On November 3, 2022, the Appellate Division, Third Department, granted a motion by Protect the Adirondacks to file an amicus curiae (“friend of the court”) brief in Jorling v. Adirondack Park Agency.  The case was filed by former DEC Commissioner Thomas Jorling challenging issuance by the APA of a permit allowing the significant expansion of a commercial marina on Lower Saranac Lake.  The trial court dismissed the case and it is now on appeal in the Appellate Division.

Click here to read the amicus brief.

Lower Saranac Lake is part of the Saranac Lake Wild Forest, (SLWF).  The marina project, as approved by the APA, will involve construction of new boat slips and moorings at two sites on Lower Saranac Lake.  Combined, the new construction will add a total of 73 new boat accommodations and will inevitably increase motorboat traffic on the lake. Even though the Unit Management Plan for the SLWF requires DEC to complete a carrying capacity study of Lower Saranac Lake and identifies the lake as being particularly at risk from overuse, the APA issued a permit for the Project in the absence of a completed DEC study.  Remarkably, the APA claims that it did not need to consider the carrying capacity of Lower Saranac Lake before issuing a permit for the marina expansion because it is not obligated to consider potential impacts to Forest Preserve lands and waters when reviewing a project on private land.

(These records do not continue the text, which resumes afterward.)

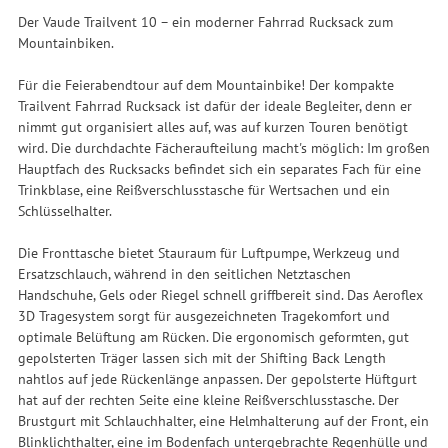
Der Vaude Trailvent 10 – ein moderner Fahrrad Rucksack zum
Mountainbiken.
Für die Feierabendtour auf dem Mountainbike! Der kompakte
Trailvent Fahrrad Rucksack ist dafür der ideale Begleiter, denn er
nimmt gut organisiert alles auf, was auf kurzen Touren benötigt
wird. Die durchdachte Fächeraufteilung macht's möglich: Im großen
Hauptfach des Rucksacks befindet sich ein separates Fach für eine
Trinkblase, eine Reißverschlusstasche für Wertsachen und ein
Schlüsselhalter.
Die Fronttasche bietet Stauraum für Luftpumpe, Werkzeug und
Ersatzschlauch, während in den seitlichen Netztaschen
Handschuhe, Gels oder Riegel schnell griffbereit sind. Das Aeroflex
3D Tragesystem sorgt für ausgezeichneten Tragekomfort und
optimale Belüftung am Rücken. Die ergonomisch geformten, gut
gepolsterten Träger lassen sich mit der Shifting Back Length
nahtlos auf jede Rückenlänge anpassen. Der gepolsterte Hüftgurt
hat auf der rechten Seite eine kleine Reißverschlusstasche. Der
Brustgurt mit Schlauchhalter, eine Helmhalterung auf der Front, ein
Blinklichthalter, eine im Bodenfach untergebrachte Regenhülle und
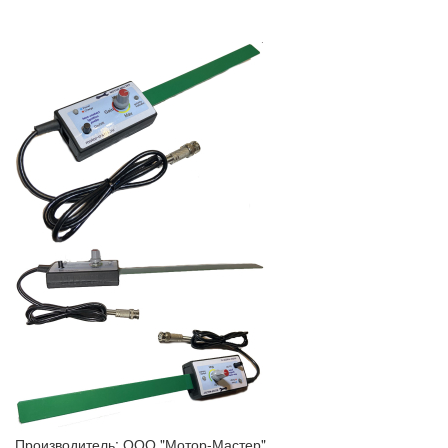
Производитель:
ООО "Мотор-Мастер"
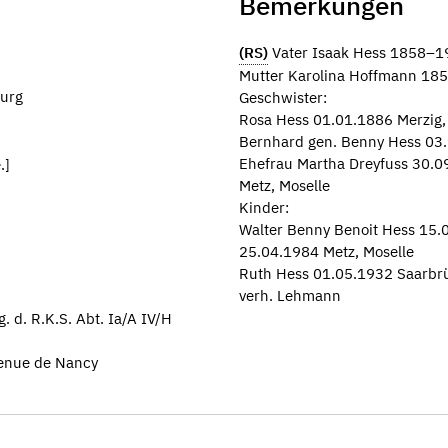
Bemerkungen
(RS)
Vater Isaak Hess 1858–1
Mutter Karolina Hoffmann 18
ourg
Geschwister:
Rosa Hess 01.01.1886 Merzig, S
Bernhard gen. Benny Hess 03.
Ehefrau Martha Dreyfuss 30.0
.]
Metz, Moselle
Kinder:
Walter Benny Benoit Hess 15.
25.04.1984 Metz, Moselle
Ruth Hess 01.05.1932 Saarbr
verh. Lehmann
 d. R.K.S. Abt. Ia/A IV/H
venue de Nancy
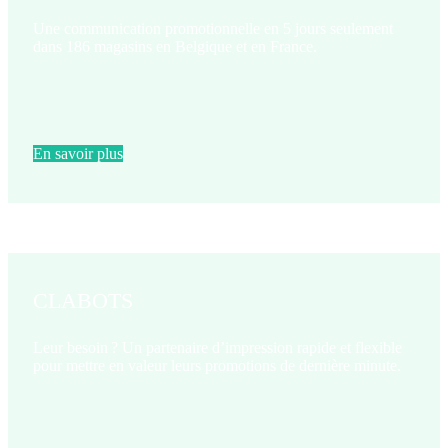
Une communication promotionnelle en 5 jours seulement
dans 186 magasins en Belgique et en France.
En savoir plus
CLABOTS
Leur besoin ? Un partenaire d’impression rapide et flexible
pour mettre en valeur leurs promotions de dernière minute.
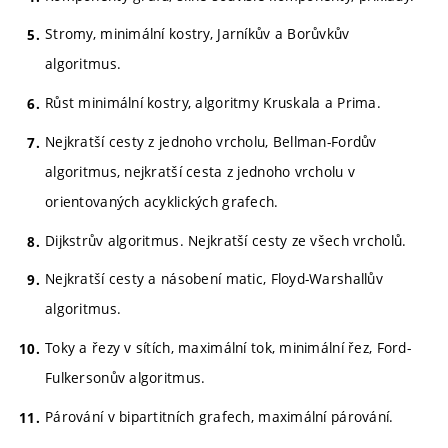
Stromy, minimální kostry, Jarníkův a Borůvkův
algoritmus.
Růst minimální kostry, algoritmy Kruskala a Prima.
Nejkratší cesty z jednoho vrcholu, Bellman-Fordův
algoritmus, nejkratší cesta z jednoho vrcholu v
orientovaných acyklických grafech.
Dijkstrův algoritmus. Nejkratší cesty ze všech vrcholů.
Nejkratší cesty a násobení matic, Floyd-Warshallův
algoritmus.
Toky a řezy v sítích, maximální tok, minimální řez, Ford-
Fulkersonův algoritmus.
Párování v bipartitních grafech, maximální párování.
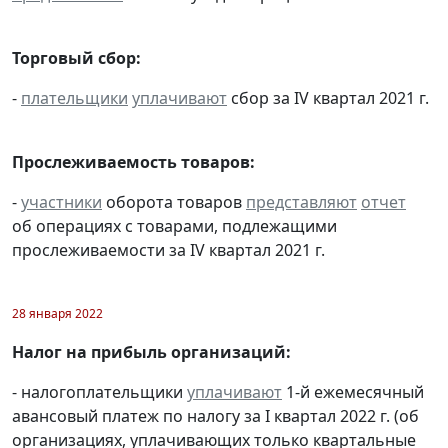
Торговый сбор:
-
плательщики
уплачивают
сбор за IV квартал 2021 г.
Прослеживаемость товаров:
-
участники
оборота товаров
представляют
отчет
об операциях с товарами, подлежащими
прослеживаемости за IV квартал 2021 г.
28 января 2022
Налог на прибыль организаций:
- налогоплательщики
уплачивают
1-й ежемесячный
авансовый платеж по налогу за I квартал 2022 г. (об
организациях, уплачивающих только квартальные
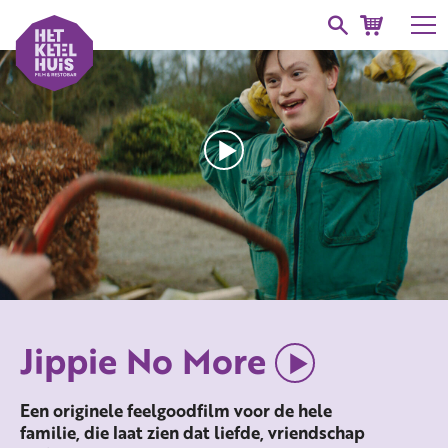
Jippie No More
Een originele feelgoodfilm voor de hele
familie, die laat zien dat liefde, vriendschap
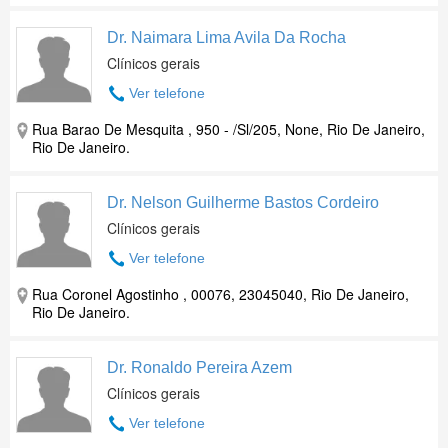
Dr. Naimara Lima Avila Da Rocha
Clínicos gerais
Ver telefone
Rua Barao De Mesquita , 950 - /Sl/205, None, Rio De Janeiro,
Rio De Janeiro.
Dr. Nelson Guilherme Bastos Cordeiro
Clínicos gerais
Ver telefone
Rua Coronel Agostinho , 00076, 23045040, Rio De Janeiro,
Rio De Janeiro.
Dr. Ronaldo Pereira Azem
Clínicos gerais
Ver telefone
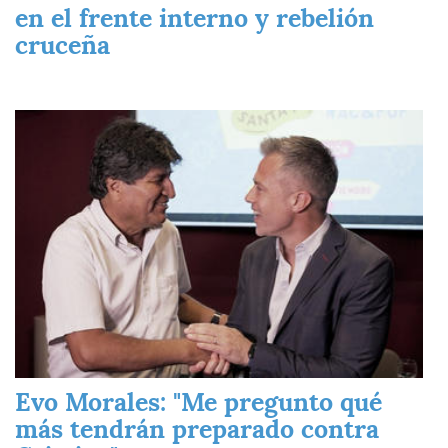
en el frente interno y rebelión
cruceña
Imagen
Evo Morales: "Me pregunto qué
más tendrán preparado contra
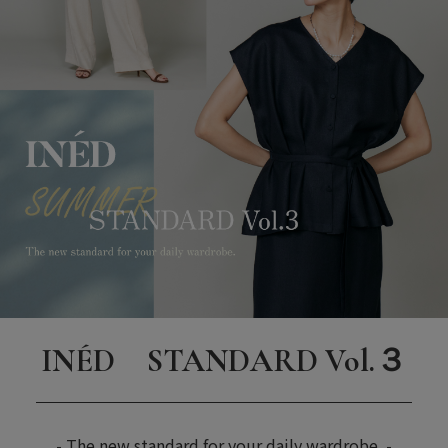
INÉD STANDARD Vol.３
- The new standard for your daily wardrobe. -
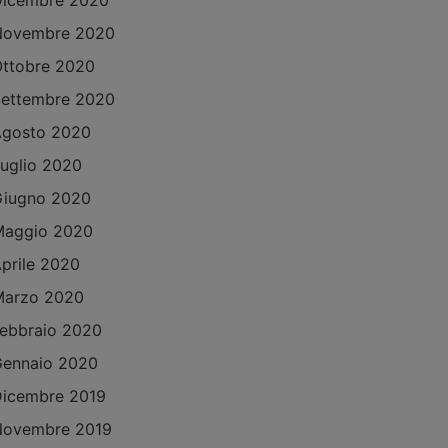
Dicembre 2020
Novembre 2020
ttobre 2020
ettembre 2020
Agosto 2020
uglio 2020
Giugno 2020
Maggio 2020
prile 2020
Marzo 2020
ebbraio 2020
ennaio 2020
icembre 2019
Novembre 2019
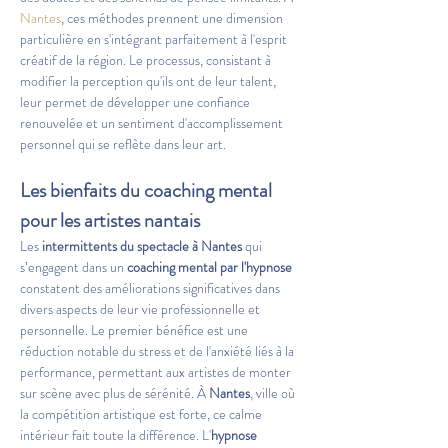
Nantes
, ces méthodes prennent une dimension 
particulière en s'intégrant parfaitement à l'esprit 
créatif de la région. Le processus, consistant à 
modifier la perception qu'ils ont de leur talent, 
leur permet de développer une confiance 
renouvelée et un sentiment d'accomplissement 
personnel qui se reflète dans leur art.
Les bienfaits du coaching mental 
pour les artistes nantais
Les 
intermittents du spectacle à Nantes
 qui 
s’engagent dans un 
coaching mental par l'hypnose
constatent des améliorations significatives dans 
divers aspects de leur vie professionnelle et 
personnelle. Le premier bénéfice est une 
réduction notable du stress et de l'anxiété liés à la 
performance, permettant aux artistes de monter 
sur scène avec plus de sérénité. À 
Nantes
, ville où 
la compétition artistique est forte, ce calme 
intérieur fait toute la différence. L'
hypnose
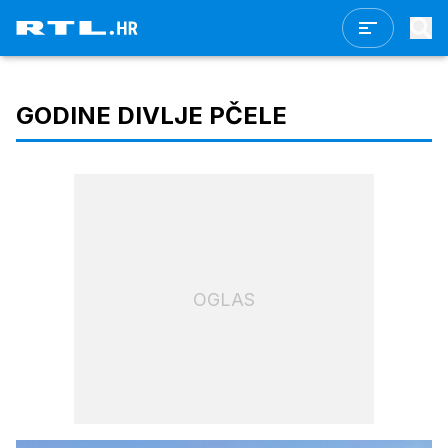
GODINE DIVLJE PČELE
OGLAS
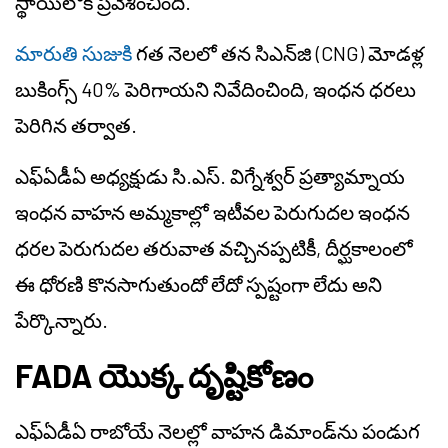
స్థాయిలోకి ప్రవేశించింది.
మారుతి సుజుకి
గత నెలలో తన సిఎన్‌జి (CNG) మోడళ్ల
బుకింగ్స్ 40% పెరిగాయని నివేదించింది, ఇంధన ధరలు
పెరిగిన తర్వాత.
ఎఫ్‌ఏడీఏ అధ్యక్షుడు సి.ఎస్. విగ్నేశ్వర్ ప్రత్యామ్నాయ
ఇంధన వాహన అమ్మకాల్లో ఇటీవల పెరుగుదల ఇంధన
ధరల పెరుగుదల తరువాత వచ్చినప్పటికీ, దీర్ఘకాలంలో
ఈ ధోరణి కొనసాగుతుందో లేదో స్పష్టంగా లేదు అని
పేర్కొన్నారు.
FADA యొక్క దృష్టికోణం
ఎఫ్‌ఏడీఏ రాబోయే నెలల్లో వాహన డిమాండ్‌ను పండుగ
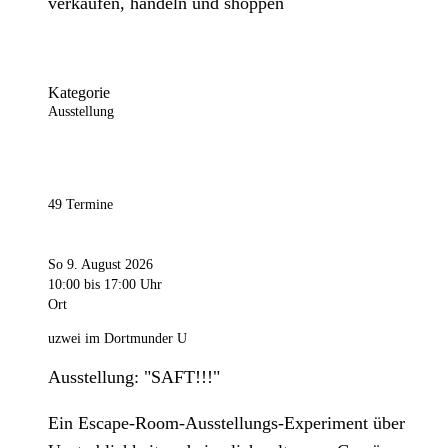
verkaufen, handeln und shoppen
Kategorie
Ausstellung
49 Termine
So 9. August 2026
10:00
bis 17:00 Uhr
Ort
uzwei im Dortmunder U
Ausstellung: "SAFT!!!"
Ein Escape-Room-Ausstellungs-Experiment über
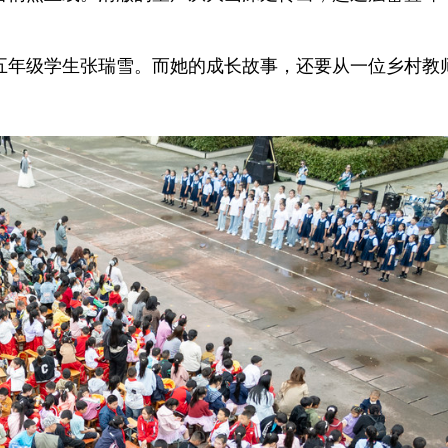
五年级学生张瑞雪。而她的成长故事，还要从一位乡村教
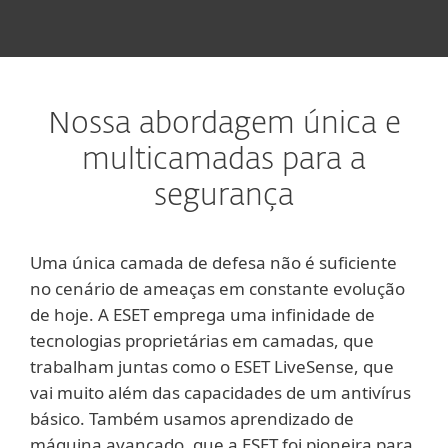
Nossa abordagem única e
multicamadas para a
segurança
Uma única camada de defesa não é suficiente
no cenário de ameaças em constante evolução
de hoje. A ESET emprega uma infinidade de
tecnologias proprietárias em camadas, que
trabalham juntas como o ESET LiveSense, que
vai muito além das capacidades de um antivírus
básico. Também usamos aprendizado de
máquina avançado, que a ESET foi pioneira para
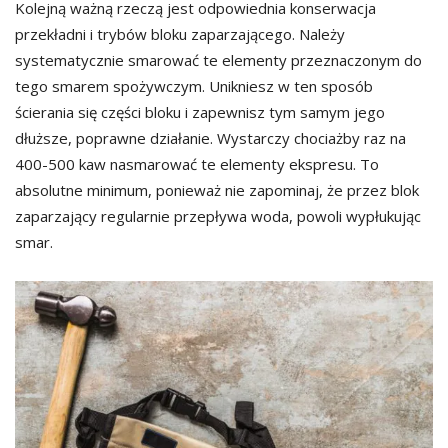
Kolejną ważną rzeczą jest odpowiednia konserwacja
przekładni i trybów bloku zaparzającego. Należy
systematycznie smarować te elementy przeznaczonym do
tego smarem spożywczym. Unikniesz w ten sposób
ścierania się części bloku i zapewnisz tym samym jego
dłuższe, poprawne działanie. Wystarczy chociażby raz na
400-500 kaw nasmarować te elementy ekspresu. To
absolutne minimum, ponieważ nie zapominaj, że przez blok
zaparzający regularnie przepływa woda, powoli wypłukując
smar.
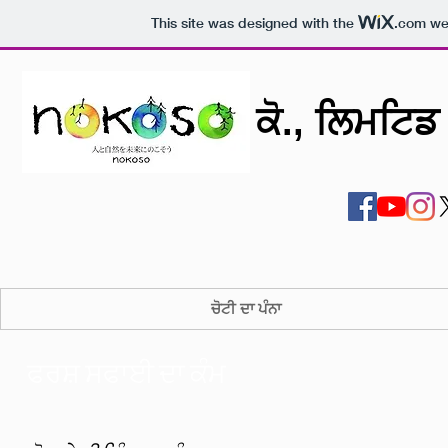
This site was designed with the
.com
web
ਕੋ., ਲਿਮਟਿਡ 
ਚੋਟੀ ਦਾ ਪੰਨਾ
ਫਰਸ਼ ਸਫਾਈ ਦਾ ਕੰਮ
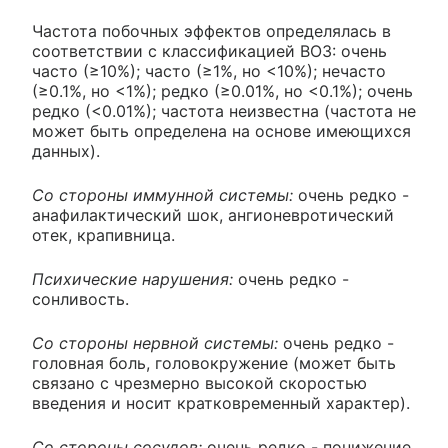
Частота побочных эффектов определялась в
соответствии с классификацией ВОЗ: очень
часто (≥10%); часто (≥1%, но <10%); нечасто
(≥0.1%, но <1%); редко (≥0.01%, но <0.1%); очень
редко (<0.01%); частота неизвестна (частота не
может быть определена на основе имеющихся
данных).
Со стороны иммунной системы:
очень редко -
анафилактический шок, ангионевротический
отек, крапивница.
Психические нарушения:
очень редко -
сонливость.
Со стороны нервной системы:
очень редко -
головная боль, головокружение (может быть
связано с чрезмерно высокой скоростью
введения и носит кратковременный характер).
Со стороны сосудов:
очень редко - понижение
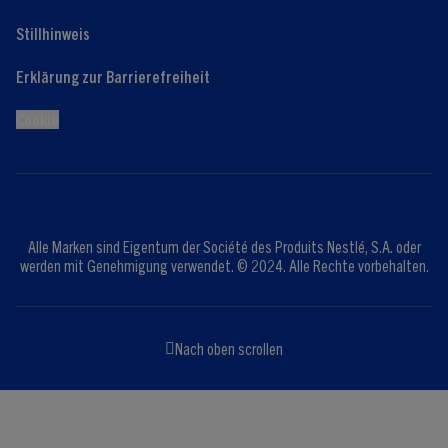
Stillhinweis
Erklärung zur Barrierefreiheit
Cookie
Alle Marken sind Eigentum der Société des Produits Nestlé, S.A. oder
werden mit Genehmigung verwendet. © 2024. Alle Rechte vorbehalten.
Nach oben scrollen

Visual impact assessments of the approved massive marina expansion on Lower Saranac Lake.


Protect’s amicus brief points out that the APA’s position is directly at odds with the legal framework and purpose of the Adirondack Park, which is unique in its intermingling of private and public lands.  Protect’s brief argues that the Adirondack Park Agency Act, the Master Plan and case law interpreting both make clear that management of public and private lands in the Park are to be coordinated in order to afford the greatest degree of protection to the Park’s scenic and natural resources.  Protect asserts that the APA’s claim that public and private lands in the Park must be managed in artificial isolation from one another flies in the face of this bedrock principle.

The appeal will be argued in December, and a decision is expected early next year.